Diario del proyecto Invasive Species in Nova Scotia

27 de septiembre de 2022

Wetlands and Invasive Species

Did you know that wetlands cover approximately 13% of the land area in Canada? Recently, wetlands have become an increasingly scarce resource in settled areas of the country, and there are many factors that threaten them. One of the main threats to wetlands are invasive species. Invasive plants and animals reduce habitat for the many species that inhibit wetlands, they outcompete native species for resources, bring new diseases to our native species and can even alter the chemical balance of wetland waters.

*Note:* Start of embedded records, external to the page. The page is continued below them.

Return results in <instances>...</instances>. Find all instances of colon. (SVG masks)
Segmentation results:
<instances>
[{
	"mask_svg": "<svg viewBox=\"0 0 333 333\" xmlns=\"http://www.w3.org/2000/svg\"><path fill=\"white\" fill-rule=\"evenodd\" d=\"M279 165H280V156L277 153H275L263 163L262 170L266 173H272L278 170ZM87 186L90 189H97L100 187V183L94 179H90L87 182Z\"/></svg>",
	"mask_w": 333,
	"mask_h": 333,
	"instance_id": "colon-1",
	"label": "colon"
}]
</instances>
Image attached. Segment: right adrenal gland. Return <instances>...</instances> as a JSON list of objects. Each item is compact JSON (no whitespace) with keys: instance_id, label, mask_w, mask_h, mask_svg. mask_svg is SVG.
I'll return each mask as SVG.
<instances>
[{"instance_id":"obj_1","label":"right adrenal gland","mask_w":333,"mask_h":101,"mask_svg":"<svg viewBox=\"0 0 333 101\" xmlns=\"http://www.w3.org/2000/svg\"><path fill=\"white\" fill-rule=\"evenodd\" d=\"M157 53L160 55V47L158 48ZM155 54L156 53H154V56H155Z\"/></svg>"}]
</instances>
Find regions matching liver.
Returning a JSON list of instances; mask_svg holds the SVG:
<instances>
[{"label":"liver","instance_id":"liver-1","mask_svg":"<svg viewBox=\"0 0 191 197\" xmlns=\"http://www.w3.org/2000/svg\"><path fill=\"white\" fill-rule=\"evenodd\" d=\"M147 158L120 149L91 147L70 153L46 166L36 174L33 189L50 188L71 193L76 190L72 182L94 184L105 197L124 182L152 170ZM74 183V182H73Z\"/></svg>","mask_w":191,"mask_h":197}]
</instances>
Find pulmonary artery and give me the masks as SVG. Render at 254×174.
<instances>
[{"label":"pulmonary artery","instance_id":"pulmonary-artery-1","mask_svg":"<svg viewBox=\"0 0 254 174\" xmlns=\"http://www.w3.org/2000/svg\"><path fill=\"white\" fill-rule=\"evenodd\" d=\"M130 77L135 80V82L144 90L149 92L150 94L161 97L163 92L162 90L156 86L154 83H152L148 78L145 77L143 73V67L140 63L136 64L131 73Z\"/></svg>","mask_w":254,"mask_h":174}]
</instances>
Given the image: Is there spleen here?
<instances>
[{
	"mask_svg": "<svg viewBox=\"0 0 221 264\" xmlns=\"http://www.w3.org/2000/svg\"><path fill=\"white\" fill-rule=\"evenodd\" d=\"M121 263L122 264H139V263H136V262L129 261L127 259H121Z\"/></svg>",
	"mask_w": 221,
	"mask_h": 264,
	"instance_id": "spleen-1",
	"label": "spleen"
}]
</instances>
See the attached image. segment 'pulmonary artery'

Some invasive species that impact our wetlands in Nova Scotia include:
• Purple Loosestrife: perennial wetland plant that was first introduced as an ornamental for gardens. It thrives in moist habitats, but also has a high tolerance to drought, which allows it to colonize a wide variety of habitats. It prefers recently disturbed areas with exposed soil and abundant sunlight. It can create dense stands with thick mats of roots that spread over large areas, outcompeting native plant species and degrading habitat for native wildlife. In some habitats, Purple Loosestrife has replaced 50% of the natural species.
• Phragmites australis (Common Reed): a very tall grass, often reaching heights of 3 m or more. It grows in wetlands and spreads quickly through its roots. It can quickly form large, dense stands that exclude native species and can alter the structure and function of native marsh ecosystems.
• Yellow Iris: perennial plant that grows in wetlands, along shorelines, in shallow ponds and ditches. It reproduces through propagation of broken pieces of rhizomes, horizontal root dispersal, and seed dispersal. The underwater horizontal root system of Yellow Iris forms thick mats which reduce water flow, crowd out native species, and dry out wetlands.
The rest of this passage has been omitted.